When my birthday rolled around in June, I had to face the fact that, thanks to COVID-19, I would not be having cake with anyone. Yet I went ahead and made the cake I really wanted — a three-layer, naked strawberry chamomile cake.
The whole time though, I asked myself: Why was I going to the trouble? Why did I buy a box of chamomile teabags to steep in cream for that perfect filling? Why did I feel the ridiculous need to find edible flowers for cake decorations? The only one who would be physically in the room was the dog. And Penny doesn’t care how a cake tastes, let alone how it looks.
One of the great byproducts of this pandemic has been the number of people who suddenly discovered the star baker hiding inside of them. For me, it has been the opposite.
Coronavirus snuffed out what I most enjoy about baking — the sharing. Baking is as much a part of my identity as reporting. It’s a currency I playfully barter with. It’s how I show my sincerest appreciation. It’s how I make friends in my community.
Every few months, I knock on the door of the Phoenix Fire Department station down the street from my home to offer homemade cupcakes or cookies. Sometimes it’s a quick drop-off. Other times, it turns into a chat and a chance for me to ask them about their work. But it’s been routine enough that there’s at least one or two people on each crew who know me.

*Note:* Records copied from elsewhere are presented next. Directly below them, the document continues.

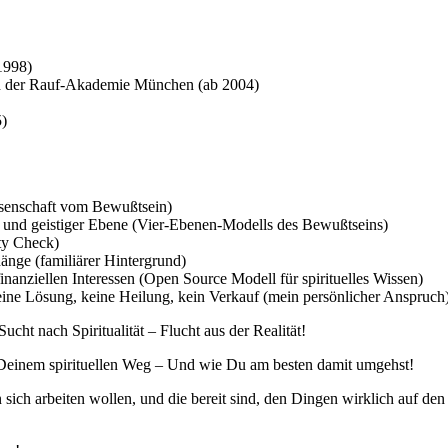
1998)
nd der Rauf-Akademie München (ab 2004)
5)
ssenschaft vom Bewußtsein)
n und geistiger Ebene (Vier-Ebenen-Modells des Bewußtseins)
ty Check)
änge (familiärer Hintergrund)
finanziellen Interessen (Open Source Modell für spirituelles Wissen)
ne Lösung, keine Heilung, kein Verkauf (mein persönlicher Anspruch)
ht nach Spiritualität – Flucht aus der Realität!
Deinem spirituellen Weg – Und wie Du am besten damit umgehst!
n sich arbeiten wollen, und die bereit sind, den Dingen wirklich auf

Now, there’s a sign on the door that says “closed for public entry.” And of course, I wouldn’t attempt to give them anything even if I had worn the world’s best PPE in the kitchen.
I also like to bring cupcakes to the staff at the place where I get my massages as a thank you. But I know they couldn’t accept them, and I’m still too nervous to get a massage.
Knowing I will likely be working from home for the rest of the year, I can’t help but feel sad at the traditions I will miss bringing to my newsroom.
At Halloween, I won’t be making dark chocolate cupcakes with candy-melt spider webs. And I won’t get to serve them in my spooky, eight-legged cupcake holders.
When election night arrives in November, I’m not going to show up with sugar cookies shaped like the United States and slathered with red and blue frosting (I make sure that even the baked goods can’t be accused of media bias).
As for my birthday cake, I did parade it on a Zoom call with my family, who are all in the San Francisco Bay area. But then it became like one of those “mukbang” videos — the South Korean-grown trend of livestreaming oneself gorging on large amounts of food. Everyone was yelling “eat it” and requesting that I describe how it tasted. Not the birthday party I pictured.
There was one bright spot. I did end up finding a few friends who were willing to take some cake off my hands. It was too hot to eat outside with any of them, so I donned gloves to package each piece. I either placed it in front of their door like a hotel bellhop or quickly passed it to them like it was a hot potato.
Instead of watching their reactions when they ate my cake (half the fun for a baker), I got told how good it tasted via text.
I know this is trivial compared to what other people are going through because of COVID-19. But I am looking forward to a time when I can, in my own way, make life a little sweeter once again.